VEKÂLET SAVAŞLARINDA TÜRKİYE’YE KARŞI ŞİMDİ NE KULLANILACAK?
Vekâlet savaşları, devletlerin birbirlerine fiilen saldırmadığı ancak üçüncü bir taraf vasıtasıyla mücadele halinde olduğu savaşlardır. Bu üçüncü taraf paralı askerler, bir başka devlet veya siyasi, dini terörist gruplar olabilir. Genellikle büyük devletler nüfuz alanlarını genişletmek için piyon terörist unsurları kullanarak bu savaşı gerçekleştirirler.
Geçmiş tarihimiz boyunca biz Türkler ilk önce bizim üzerimize derin hedefleri bulunan Çin ardından Şark Meselesi takipçileri İngiltere, Fransa, Rusya, Almanya ile sonrasında Büyük Ortadoğu Planını uygulayan ABD tarafından hep vekâlet savaşları ile uğraştırılarak hiçbir zaman rahat bırakılmamıştır.
Yakın tarihimizde ve günümüzde de Türkiye’de yukarıda işaret edilen bazı büyük devletler tarafından kullanılan piyon terörist örgütler vasıtasıyla halen vekâlet savaşları icra edilmektedir.
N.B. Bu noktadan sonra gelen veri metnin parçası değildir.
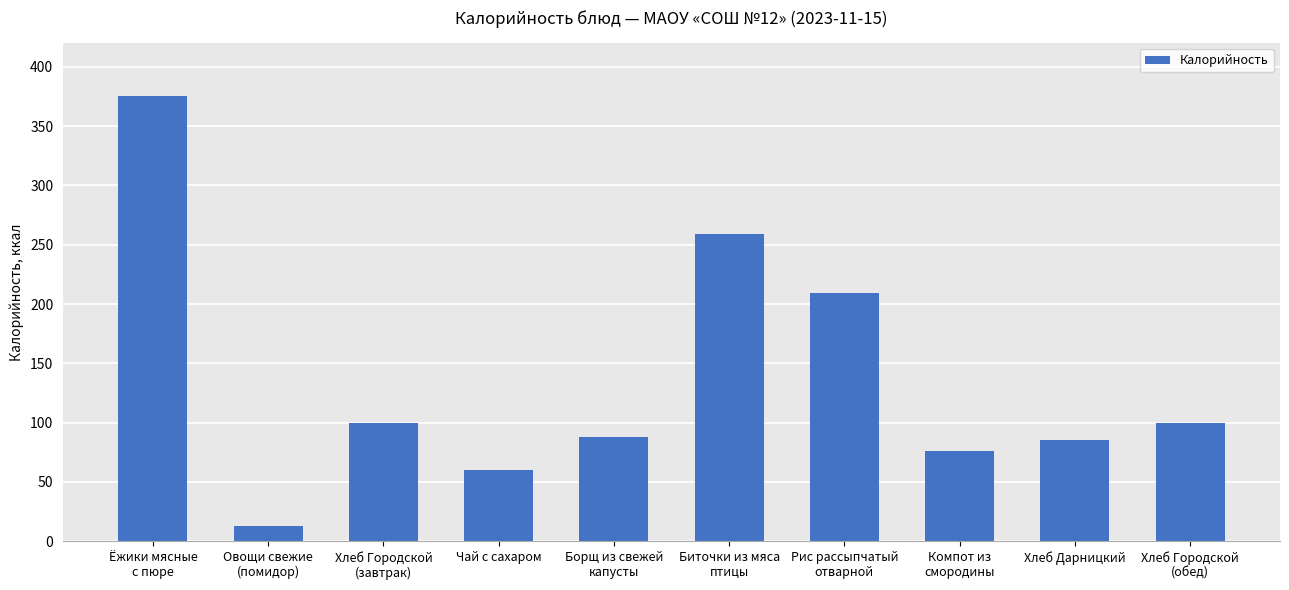

What is the average value?

136.7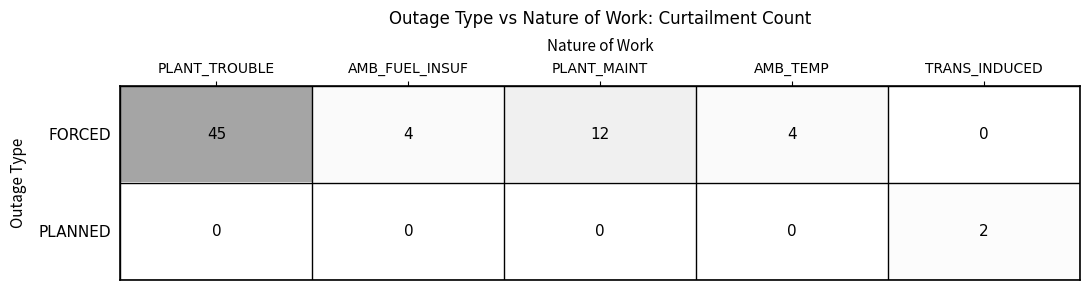

What is the difference between the FORCED values at PLANT_TROUBLE and PLANT_MAINT?

33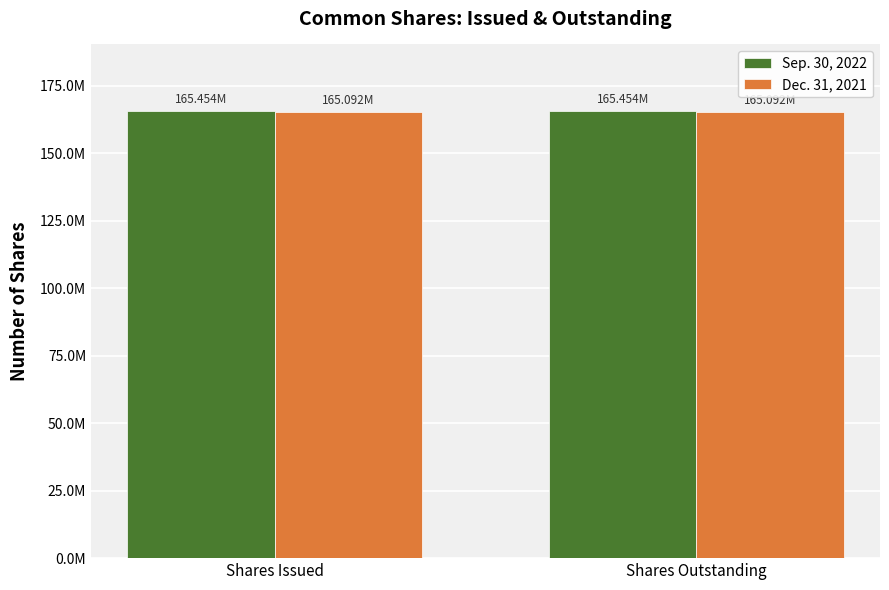

Is the value of Dec. 31, 2021 at Shares Outstanding greater than the value of Sep. 30, 2022 at Shares Issued?

No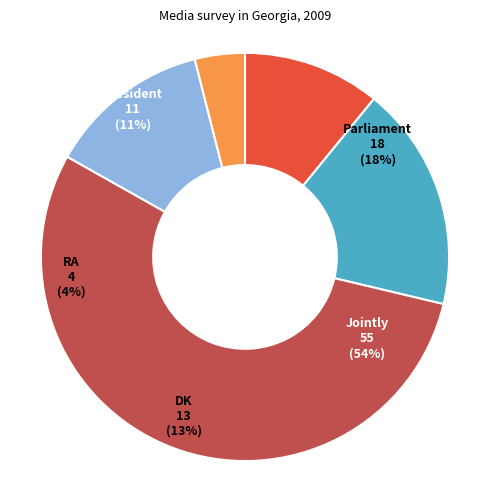

What portion of the pie excludes President?

89.1%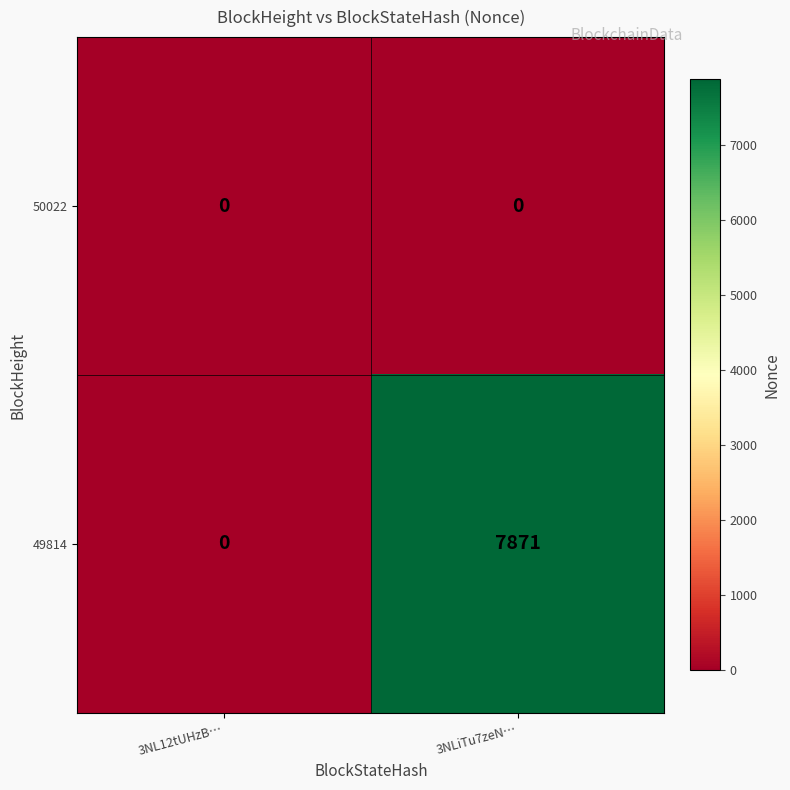

At how many categories does at least one series exceed 4201?

1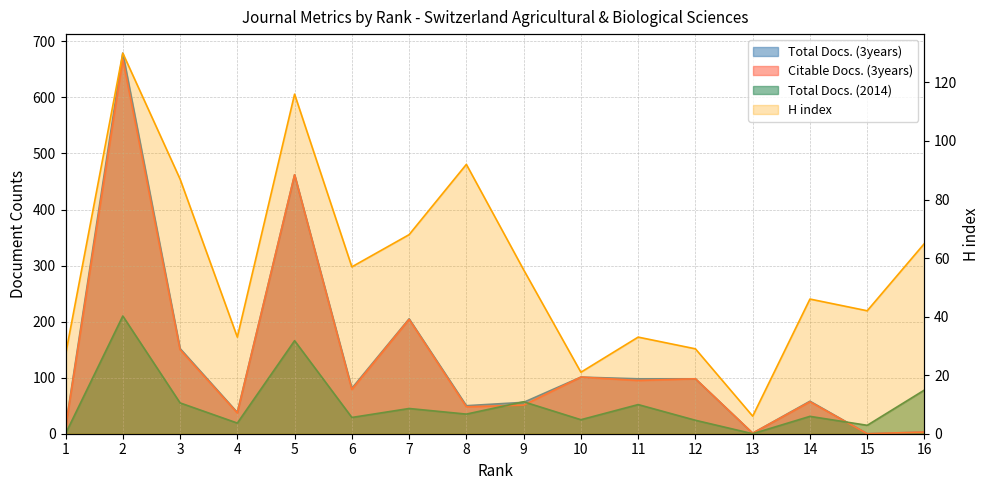

At which category is the sum across all series the highest?

2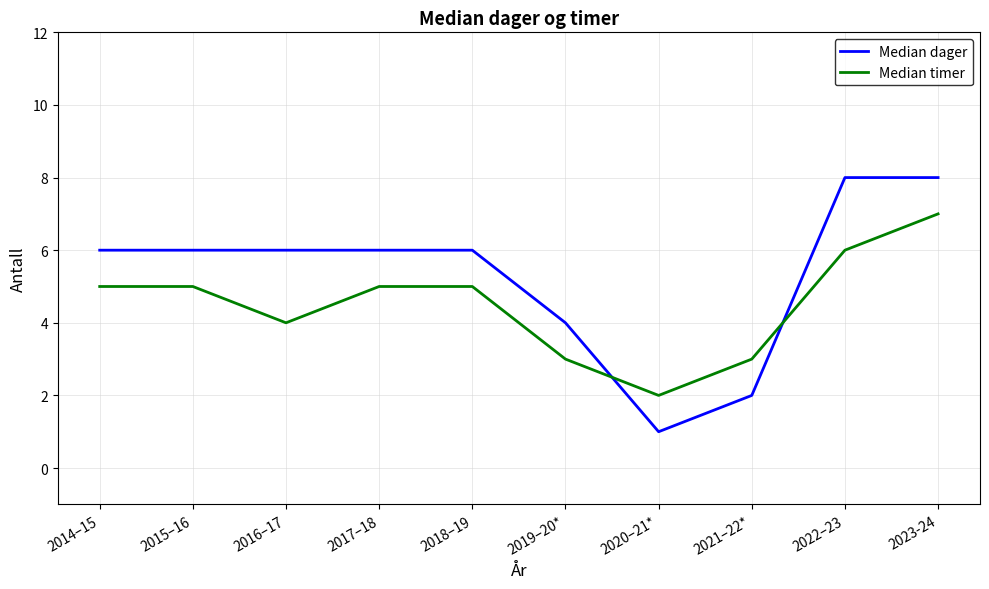

Count the Median timer values in the range 3 to 5.

7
Bugün, Ermeni terör örgütü ASALA ve bölücü terör örgütü PKK‘nın ortaya çıkışlarından başlayarak geçirdiği tüm evrelerin ve taktik uygulamalarının bir şablon gibi üst üste oturduğunu dikkatli bir gözlem sonucu artık daha iyi görmekteyiz.
Aslında XVIII. ve XIX. yüzyılda Ermeni Sorununu çıkaran ve taraf olan büyük ülkeler ile yakın zamanda Ermeni terör örgütü ASALA ve bölücü terör örgütü PKK’ya taraf ülkelerin aynı oldukları artık tarihi bir gerçektir.
Büyük güçler tarafından Türkiye için vekâlet savaşına hazırlanan PKK Terör Örgütü 15 Ağustos 1984’de Eruh ve Şemdinli eylemleriyle terör sahnesine etkin olarak çıkmış ve aynı tarihlerde Ermeni ASALA Örgütü görevini tamamlayarak eylem alanlarından çekilmiştir.
1984 de yoğun eylemlere başlayan bölücü terör örgütü PKK’, kurucu lideri Abdullah Öcalan’ın Milli İstihbarat Teşkilatı’nın operasyonu ile 15 Şubat 1999 da yakalanarak Türkiye’ye getirilmesi ile yurtiçi eylemlerini eskiye oranla azaltarak yurtdışında faaliyetlerini ağırlıklı olarak sürdürmüştür.
Bölücü terör örgütü yurtiçi eylemlerini azaltmak zorunda kalınca eskiden beri yedek hazırlanan yeni bir vekâlet savaşçısı 1999 yılından sonra Türkiye için daha etkin görevlendirilmiştir. Bu sefer Fethullahçı Terör Örgütü (FETÖ); sözde eğitim, Türk kültürünü tanıtma, dinler arası diyalog ve din düşmanları ile mücadele maskelerini kullanarak yurtiçinde ve dışında gizli bölücü faaliyetlerini arttırmaya başlamıştır.
15 Temmuz 2016 tarihinde ise Cumhuriyetimizi, Anayasal Düzenimizi bozmaya, Devletimizi yıkmaya ve Milli İrademize karşı hep gizlediği gerçek niyetini ortaya koyarak hain bir darbe girişiminde bulunmuş ancak başaramamıştır.
Şimdi herkes FETÖ mensupları hep tutuklandı, FETÖ lideri bile öldü, sonrası nasıl olacak diye merak etmektedir.
Cevap o kadar belli ki; biz Türk Milleti olarak hala uyanmaz ve gerekli tedbirleri almaz isek ASALA, PKK ve FETÖ gibi vekâlet savaşçıları büyük güçler tarafından kendilerine verilen görevleri hep yapmaya devam ederken yine büyük güçler tarafından yeni vekalet savaşçıları bulunacak ve kullanılacaktır.